You and your friends are singing the traditional song, “99 Bottles of Beer.” With each verse, you count down the number of bottles. The first verse contains the lyrics “99 bottles of beer,” the second verse contains the lyrics “98 bottles of beer,” and so on. The last verse contains the lyrics “1 bottle of beer.”
There’s just one problem. When completing any given verse, your group of friends has a tendency to forget which verse they’re on.

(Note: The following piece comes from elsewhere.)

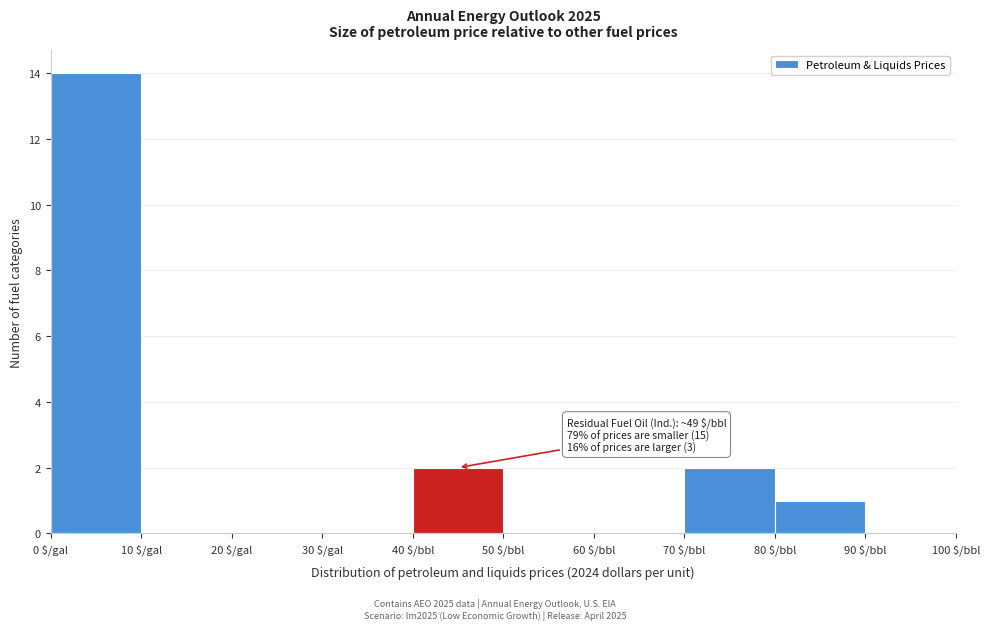

The chart shows a value of 0 at 80 $/bbl. True or false?

False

When this happens, you finish the verse you are currently singing and then go back to the beginning of the song (with 99 bottles) on the next verse.
For each verse, suppose you have a 1 percent chance of forgetting which verse you are currently singing. On average, how many total verses will you sing in the song?
Extra credit: Instead of “99 Bottles of Beer,” suppose you and your friends are singing “N Bottles of Beer,” where N is some very, very large number. And suppose your collective probability of forgetting where you are in the song is 1/N for each verse. If it takes you an average of K verses to finish the song, what value does the ratio of K/N approach?
Let's define some variables. Let's say that B_n is the number of bottles of beer on the wall in the nth verse and let's say that you start with B_1 = N bottles of beer. Then the transition from B_n to B_{n+1} is given by B_{n+1} = \begin{cases} B_n - 1, &\text{with probability $1-p$}\\ N, &\text{with probability $p$}\end{cases} which holds even if B_n = 1. That is, the last verse is "1 bottle of beer on the wall, 1 bottle of beer, take 1 down pass it around, no bottles of beer on the wall," but somehow perhaps having ingested a few too many of the bottles of beer, your crew could still end up singing "1 bottle of beer on the wall, 1 bottle of beer, take 1 down pass it around, N bottles of beer on the wall" and you'd have to make your way all the way back down. So in this setup, we need to also state that the transition with B_{n+1} = 0 if B_n = 0, \forall n. Finally, let's define the expected number of verses as V_n = \mathbb{E}\left[ \min \{ k : B_k = 0 \} \mid B_1 = n\right], for any n = 1, \dots, N.
Now since there are only two possibilities at the end of each verse, we have \begin{align}V_n &= \mathbb{E} \left[ \min \{k : B_k = 0\} \mid B_2 = n-1, B_1 = n \right]
\mathbb{P} \{ B_2 = n-1 \mid B_1 = n \}\\ &\quad\quad + \mathbb{E} \left[ \min \{k : B_k=0\} \mid B_2 = N, B_1 = n \right] \mathbb{P} \left\{ B_2 = N \mid B_1 = n \right\} \\ &= (1 + V_{N-1}) (1-p) + (1 + V_N) p\\ &= (1-p) V_{n-1} + pV_N + 1,\end{align} for all n = 1, \dots, N, with V_0 = 0.
So in particular, we have V_N = (pV_N + 1) + (1-p) V_{N-1}. We can use this as the base case to prove that V_N = (pV_N+1) \sum_{i=0}^{k-1} (1-p)^i + (1-p)^k V_{N-k} for all k = 1, \dots, N. In particular, assume that for some k > 1, then substituting in the recurrence relationship for V_{N-k} we get \begin{align*} V_N &= (pV_N+1) \sum_{i=0}^{k-1} (1-p)^i + (1-p)^k ( (1-p) V_{N-k-1} + pV_N + 1) \\ &= (pV_N+1) \sum_{i=0}^k (1-p)^i + (1-p)^{k+1} V_{N-k-1},\end{align*} that is, the formula is also true for k+1. So, by induction, the formula must hold for all k = 1, \dots, N, including for instance k=N, so that \begin{align*}V_N &= (pV_N+1) \sum_{i=0}^{N-1} (1-p)^i + (1-p)^N V_0 = (pV_N+1) \sum_{i=0}^{N-1} (1-p)^i \\ &= (pV_N+1) \frac{1 - (1-p)^N}{p}.\end{align*}
Solving for V_N we get V_N = \frac{1 - (1-p)^N}{p(1-p)^N}. So in particular if N = 99 and p = 0.01, then we get an average of \frac{1-(0.99)^{99}}{0.01 * (0.99)^{99}} \approx 170.467 verses. However, if we set p = 1/N, then we get K=V_N = N\frac{1-(1-1/N)^N}{(1-1/N)^N}, so the fraction K/N = \frac{1 - (1-1/N)^N}{(1-1/N)^N} = (1-1/N)^{-N} - 1 \to e-1 as N\to \infty.